Именно "Скачки" (три рисунка) представляли художника на первой выставке группы "Тринадцать" в 1929 году. Его союз с "Тринадцатью" был эпизодическим (сказались саратовские связи идеологов группы), но все же не вполне случайным. Юстицкий ценил возможности импровизационного рисования (сделавшегося краеугольным камнем групповой программы); его рисунки тушью спонтанно-безошибочны, а гуаши и акварели свободой открытого жеста подчас напоминают эскизы. Но натурный принцип работы, также прокламировавшийся в заявлениях "13-ти", оставался ему в значительной мере чужд: его стихией было воображение, художественная фантазия, — правда, в тридцатые годы это ставило художника в обособленную ситуацию. Быть может, отчасти потребность в натурной опоре (отразившаяся в ряде живописных и графических пейзажей этих лет) как-то совместилась с единственной попыткой коллективного утверждения.
В 1936 году Юстицкий покидает Саратов. В Москве его ждет работа книжного иллюстратора по заказам издательства "Academia" — здесь кстати "сочинительский" дар. Сделаны рисунки к произведениям В.Маяковского, Э.Золя, Г.Флобера, А.Франса, М.Пруста. Но меньше чем через год следует арест, а затем десять лет в лагере, выключенных из жизни. Только после войны, в 1946-м художник вновь возвращается в Саратов. Начинается последний этап его творческой биографии — всего пять лет.

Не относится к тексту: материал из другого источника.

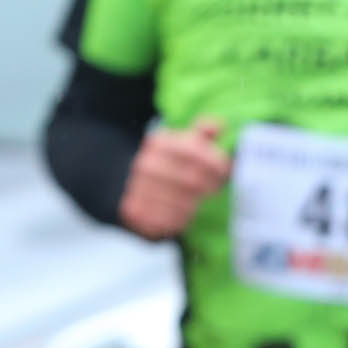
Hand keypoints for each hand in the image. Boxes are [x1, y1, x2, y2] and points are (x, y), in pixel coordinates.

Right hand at [120, 116, 230, 239]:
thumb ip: (201, 135)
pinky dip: (182, 218)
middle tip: (214, 188)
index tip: (224, 171)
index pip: (196, 153)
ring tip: (196, 200)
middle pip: (193, 181)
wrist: (123, 181)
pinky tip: (183, 211)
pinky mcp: (135, 212)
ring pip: (184, 203)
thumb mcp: (180, 143)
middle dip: (210, 186)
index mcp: (159, 144)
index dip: (217, 164)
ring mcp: (137, 188)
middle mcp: (146, 165)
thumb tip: (219, 125)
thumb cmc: (166, 162)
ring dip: (196, 203)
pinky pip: (170, 221)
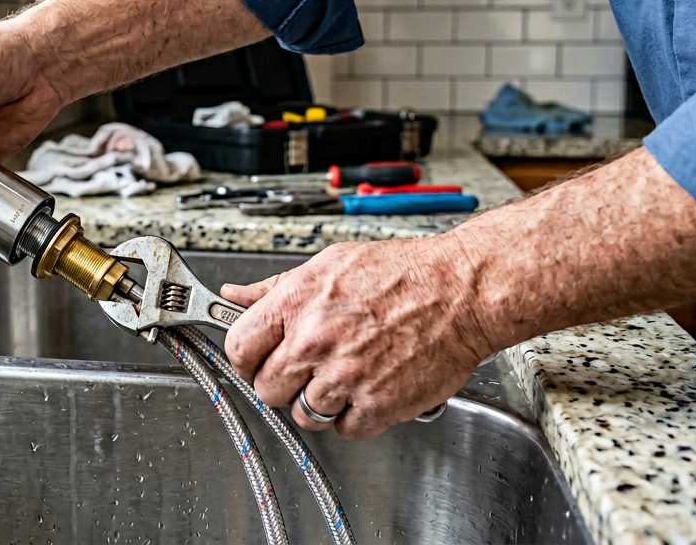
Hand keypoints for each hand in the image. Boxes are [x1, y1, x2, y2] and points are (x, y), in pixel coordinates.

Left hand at [221, 234, 495, 439]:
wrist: (462, 291)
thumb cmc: (402, 273)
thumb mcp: (328, 265)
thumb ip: (275, 288)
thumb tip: (234, 296)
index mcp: (297, 302)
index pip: (239, 348)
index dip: (247, 359)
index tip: (258, 360)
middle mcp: (316, 340)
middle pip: (266, 389)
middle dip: (282, 383)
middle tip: (307, 370)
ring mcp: (346, 375)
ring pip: (302, 415)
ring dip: (318, 403)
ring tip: (344, 376)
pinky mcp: (378, 404)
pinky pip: (343, 429)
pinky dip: (353, 417)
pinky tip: (367, 389)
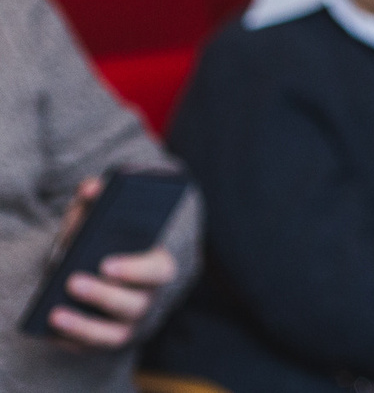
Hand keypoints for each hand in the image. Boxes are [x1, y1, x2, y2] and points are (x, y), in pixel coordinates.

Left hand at [43, 176, 178, 349]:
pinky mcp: (111, 340)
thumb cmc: (101, 244)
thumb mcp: (97, 222)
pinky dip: (73, 340)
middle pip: (136, 303)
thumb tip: (91, 187)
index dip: (135, 269)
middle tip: (72, 282)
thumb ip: (95, 203)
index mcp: (158, 265)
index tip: (105, 264)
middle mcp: (151, 298)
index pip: (159, 270)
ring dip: (86, 324)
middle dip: (104, 296)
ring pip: (116, 333)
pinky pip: (94, 348)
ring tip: (55, 312)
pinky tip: (52, 328)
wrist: (99, 273)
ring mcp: (133, 323)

Картины этого периода поразительны не только на фоне общетипической продукции искусства тех лет. Малоформатные, они отличаются предельной живописной свободой, гармонией звучного колорита, открытостью фактуры. На них возникают старинные замки на фоне пейзажного кружева, дамы в изысканных одеяниях и мужчины в цилиндрах, исполинские лошади и выгибающие спины борзые собаки. Перед нами своего рода живописные иллюстрации — "Выезд Дон Кихота в Саламанку", "Бал поэтов", "У царицы Савской" (обе — по А.Франсу; последняя в собрании Брянского художественного музея); иногда они впрямую относятся к конкретному произведению, иногда — к "воздуху" литературы, запечатлевшей ушедшее время. Движется кавалькада, огромные всадники на огромных конях, и рядом крошечная — из иного измерения — женская фигура, воздевшая руки в мольбе: есть в этом ощущение некоей волшебной сказки, пренебрегающей истинным масштабом вещей, и одновременно ощущение полноты — жизни и живописи. Даже отдельно взятые поздние работы обеспечивают Юстицкому достойное место в истории искусства. В целом же его незаурядное творчество давно нуждается в зрителе.